Gorbachev’s comeback bid

PRESIDENTIAL elections are due in Russia in 1996, and already various contenders seem likely to throw their hats in the ring. It is too early to say who will actually stand, or even whether elections or the institution of the presidency itself will exist in 1996. Russia is simply too unstable for assumptions to be made about it. However, one possible contender has already had a crack at the whip and may have another go.

Mikhail Gorbachev was elected general secretary of the Communist Party of the Soviet Union on March 11 1985. He has been out of Russian politics since 1991 when he ceased to be general secretary of a party that was banned in a Soviet Union which then passed into history. Not a startling record of success.

Yet Gorbachev is being tipped as a presidential contender 10 years after he became head of the Soviet Union. He certainly feels he has something to offer. He wrote an article in the Italian daily Corriere della Sera on March 9 saying that “Russia needs perestroika with its democratic, human and non-violent methods”. He said that these values represented the “salvation of Russia”. Gorbachev denied that perestroika was a spent force, though it might need to appear in a “more modern form”.

Gorbachev however lacks popularity in Russia. However popular he was with westerners, the last leader of the CPSU was much less beloved by ordinary Soviet citizens, whose living standards started to decline noticeably under his rule. Gorbachev could never satisfy the ‘radical democrats’ in Russia, and he cannot satisfy their wishes now. On the other hand, the USSR went into its death agonies when he was ‘in charge’, and Russia began to lose influence in the world to a quite dramatic degree. So Gorbachev cannot appeal to Russian ‘communists’ who want the Soviet Union restored, and he cannot appeal to Russian nationalists. Both groups hate him. Gorbachev might wish to appeal to a moderately anti-Yeltsin ‘centre ground’, but this hardly exists in Russia, a society in deep crisis.

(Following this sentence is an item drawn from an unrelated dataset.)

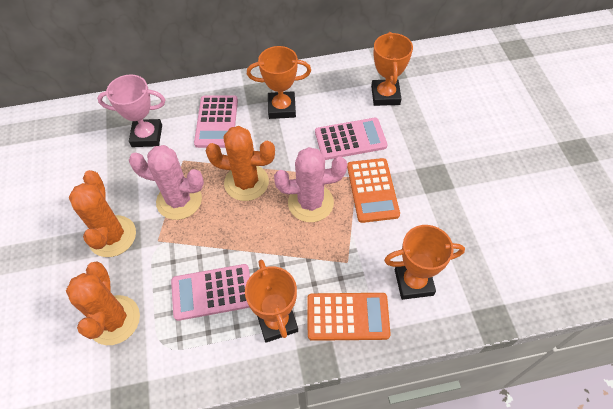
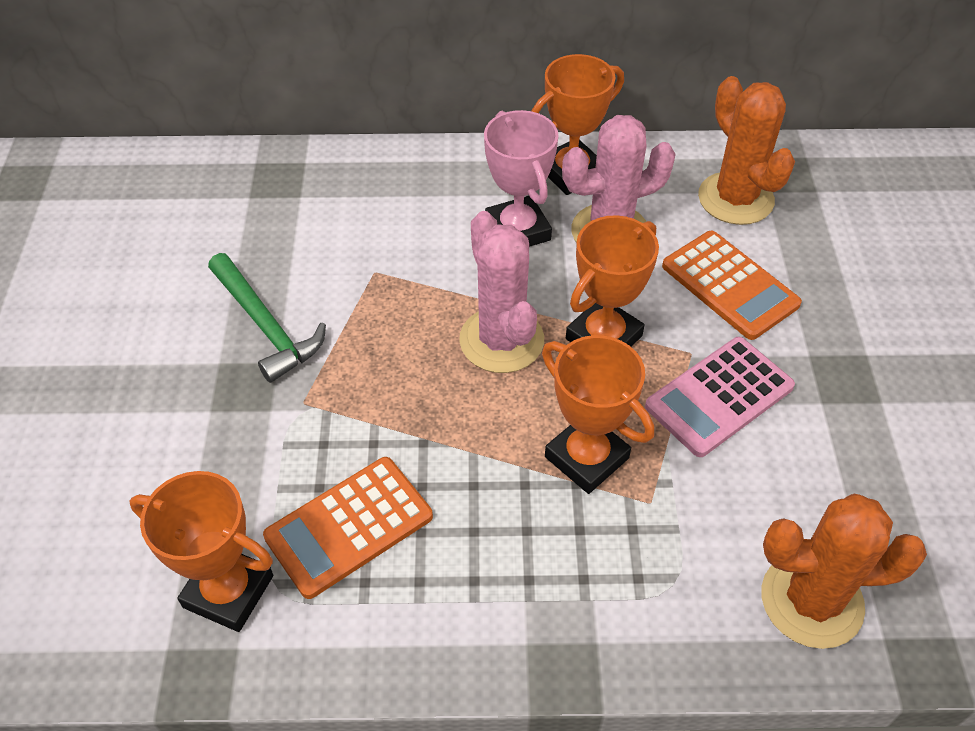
green hammer: none = 0 -> [208,253,326,383] = 1
orange cactus: [66,261,140,345] [69,170,136,257] [206,126,275,201] = 3 -> [698,76,795,225] [761,494,927,649] = 2
pink calculator: [171,264,250,321] [194,95,238,148] [315,118,387,160] = 3 -> [645,337,795,457] = 1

The Guardian (March 14) carried an article about the far right in Russia. Some are young men dressing up in SS uniforms, but there are also ex-KGB generals like Aleksandr Sterligov or influential parliamentary deputies like Vladimir Zhirinovsky or Sergei Baburin. The future of Russia might not be shaped by these individuals, but it is their project, not Gorbachev’s, which seems to stand more chance at the moment.